I got scared, I guess. Got nervous. Confused. So I slipped around. Took the long way through the main gate to the subdivision because I didn’t like walking through the crummy hunger-stricken squatters area weighed down in both arms by bundles of goods. Because the past weeks, I had been quite harassed by people’s niceness in the troughway and I had been wanting to slap Misay. Only twelve year old and already a bit like me: so stupid and shameless around money. "‘Te, ‘Te," the whites of her eyes glued to my grocery bags, like what makes me think I have the right to what I bought?

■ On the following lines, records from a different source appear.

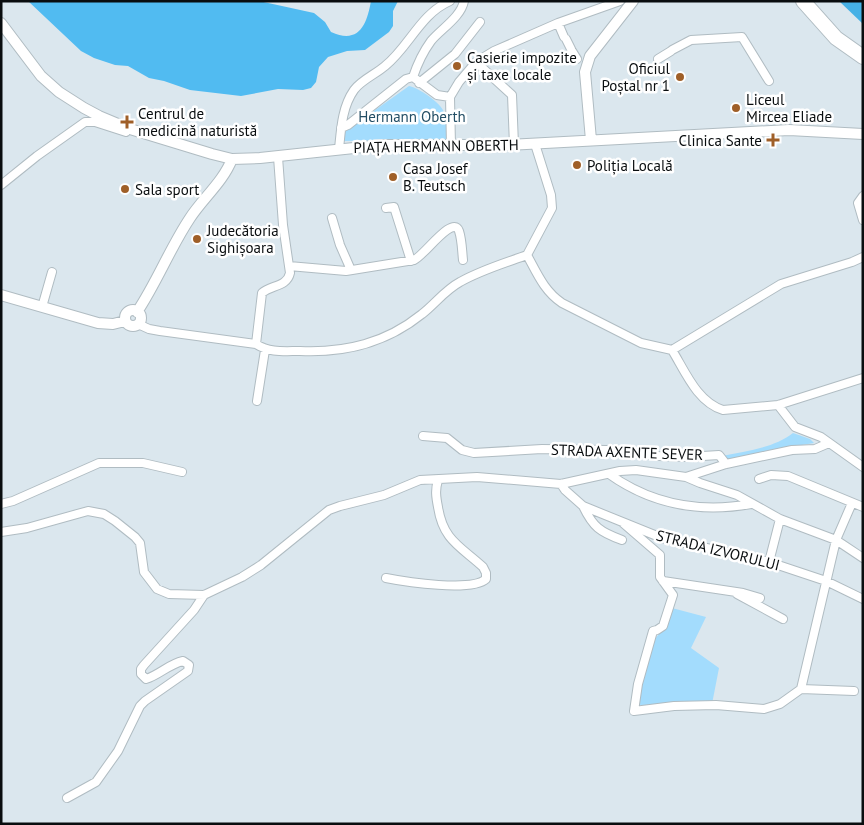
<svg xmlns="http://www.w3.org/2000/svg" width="864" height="825" font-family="'PT Sans',sans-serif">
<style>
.green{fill:#a3dcfd}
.forest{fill:#51bbf1}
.water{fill:#46b1e6}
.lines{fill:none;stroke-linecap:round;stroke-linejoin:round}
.street-casing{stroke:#b0bcc2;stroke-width:10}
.secondary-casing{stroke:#b0bcc2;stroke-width:12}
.highway-casing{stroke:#b0bcc2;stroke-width:16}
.street{stroke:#fff;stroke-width:8}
.secondary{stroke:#fff;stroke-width:10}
.highway{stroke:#fff;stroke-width:14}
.poi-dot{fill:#9f5f28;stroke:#fff;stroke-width:2}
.labels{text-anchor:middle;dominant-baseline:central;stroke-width:5;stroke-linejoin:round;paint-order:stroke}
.poi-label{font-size:15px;fill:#090d0f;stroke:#fff;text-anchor:start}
.park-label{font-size:15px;fill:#234e65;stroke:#fff}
.street-label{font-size:15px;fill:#090d0f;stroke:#fff}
</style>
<rect width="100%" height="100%" fill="#dbe7ee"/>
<path class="green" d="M409 86C419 88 440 102 444 112 448 119 446 131 446 140L343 141 344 133 347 130Z
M793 433 810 439 814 443 770 450 737 458 728 459 722 456C746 451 774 448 793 433Z
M672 608 706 617 691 648 719 668 712 704 637 705 653 641 665 627Z"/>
<path class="forest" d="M28 1H259L314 13 325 22 331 32C360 45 367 23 371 1H398L393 11V26L389 32 365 50 347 51 328 57 319 67 316 82 311 88 303 90 278 89 241 96 190 90 164 81 149 78 128 66 115 65 94 58 81 51Z"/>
<path class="water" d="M839 1H863V24Z"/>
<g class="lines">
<g class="street-casing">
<path id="street" d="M558 23 564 37
M566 39 571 49
M672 50 691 40 742 37 769 81
M572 51 577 59
M658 59 671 51
M476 62 512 95 514 145
M419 83 455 54 480 22
M450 97 437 95 413 77C417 65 423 52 431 41 441 29 461 17 464 1
M341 128 348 125 406 79 413 77
M451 146 450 97 459 82 476 62 494 51 558 23 620 1
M339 149C341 129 342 107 354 90 361 80 376 74 385 66 409 47 420 14 450 1
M1 185 37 156 85 122H95L126 132
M863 196 858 203 863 220
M386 208 394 207 411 261
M332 218 340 245 351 270
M527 255C537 273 544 291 562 303L641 343 672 350
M527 255 552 208 551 195 535 144
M289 266 346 271 414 260C424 256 453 214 459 231 462 240 462 251 463 260
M42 307 52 272
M138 324 149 329 160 331 256 344C270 353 284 351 300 351 346 353 386 343 422 314 435 304 445 290 460 282 481 270 505 263 527 255
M256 344 262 293C271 285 287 287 290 273L283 225 278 157
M672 350C685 371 697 402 723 410L778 405 863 378
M672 350 781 284 852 262 863 257
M257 401 265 350
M778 405 795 427 821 437 863 467
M423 436 447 438 462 450 474 453 542 449 606 450 659 456 687 457 719 455 726 464
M609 474C651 504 700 513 751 504
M686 477 726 464 792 450 815 449 829 443
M759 479 771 475 788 476 863 507
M561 484 565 490 583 506 662 538 769 562 826 581 863 599
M1 504 13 501 99 463H143L182 472
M583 506C593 527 600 532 622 540
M623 523 660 555V577L673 595 663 626 657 630 653 631 638 684 634 711 674 706 716 705 764 709 780 704 801 689
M1 532 27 528 88 511 104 514 115 521 135 537 140 543 144 572 157 589 169 594 204 595 242 577 261 565 329 510 340 506 384 495 420 480 477 477 561 484 620 471 636 470 686 477 700 483 737 495 780 519 836 540 863 558
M769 562 780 519
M386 578C406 582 472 592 486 579V573L483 567C460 546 443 540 438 507 436 497 435 490 438 480
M663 581 743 593 760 598
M737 594 783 619
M801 689 836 540 852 503
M801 689 854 691
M67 798 96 782 118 751 140 706 145 701 188 671 189 665 183 661C169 664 159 675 146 679L141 674V669L144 665 194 610 204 595"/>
</g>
<g class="secondary-casing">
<path id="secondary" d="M1 23 41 76 59 92 84 108 99 116 130 129 212 154 232 159 260 158 382 145H507L789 130 863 134
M591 140 585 72 590 56 633 1
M1 295 98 323 113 324 125 321
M125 318a8 8 0 1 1 16 0a8 8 0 1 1-16 0Z
M137 312C157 282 170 248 190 218 203 198 223 182 232 159"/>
</g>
<g class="highway-casing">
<path id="highway" d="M803 1 836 38 863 57"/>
</g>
<use href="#street" class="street"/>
<use href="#secondary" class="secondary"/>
<use href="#highway" class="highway"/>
</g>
<g class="poi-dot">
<circle cx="457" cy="66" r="5"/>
<circle cx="680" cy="77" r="5"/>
<circle cx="736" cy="108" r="5"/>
<path d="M124.5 114.5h5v5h5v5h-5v5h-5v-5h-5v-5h5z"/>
<path d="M770.5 132.5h5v5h5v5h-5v5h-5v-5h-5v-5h5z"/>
<circle cx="577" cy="165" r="5"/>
<circle cx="393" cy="177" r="5"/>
<circle cx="125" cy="189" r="5"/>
<circle cx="197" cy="239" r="5"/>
</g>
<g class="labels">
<g class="poi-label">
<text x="467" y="57">Casierie impozite<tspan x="467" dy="17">și taxe locale</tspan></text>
<text x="670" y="68" text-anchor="end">Oficiul<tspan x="670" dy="17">Poștal nr 1</tspan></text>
<text x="746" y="99">Liceul<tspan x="746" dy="17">Mircea Eliade</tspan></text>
<text x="138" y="113">Centrul de<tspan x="138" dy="17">medicină naturistă</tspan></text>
<text x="762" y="140" text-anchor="end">Clinica Sante</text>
<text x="587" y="165">Poliția Locală</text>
<text x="403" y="168">Casa Josef<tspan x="403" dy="17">B. Teutsch</tspan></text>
<text x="135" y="189">Sala sport</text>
<text x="207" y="230">Judecătoria<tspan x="207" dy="17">Sighișoara</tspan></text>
</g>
<g class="park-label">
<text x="412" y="116">Hermann Oberth</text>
</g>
<g class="street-label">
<text transform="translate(436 146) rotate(-1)">PIAȚA HERMANN OBERTH</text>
<text transform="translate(627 452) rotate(2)">STRADA AXENTE SEVER</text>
<text transform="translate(718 550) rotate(14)">STRADA IZVORULUI</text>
</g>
</g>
<rect width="864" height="825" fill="none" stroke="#090d0f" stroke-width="5"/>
</svg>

Made the mistake of giving her a twenty, and she didn’t stop collecting twenties from day to day if she could find me. “Work, ‘Te, you have work for me ‘Te?" So last night I took the long way to get away from her and her mother and her grandmother and as I stepped up to the rickety backway gate, my supershoes which never in the past three four years of wear and tear betrayed me, gave me away. I slipped and in a sec my face hit the crumbly edge of the slab of cement that should have been a foothold.
And how's my face now?
About fine. Just a swollen brow and a swollen right eye.
The real hurt is somewhere else deep inside, in a place I still have to find.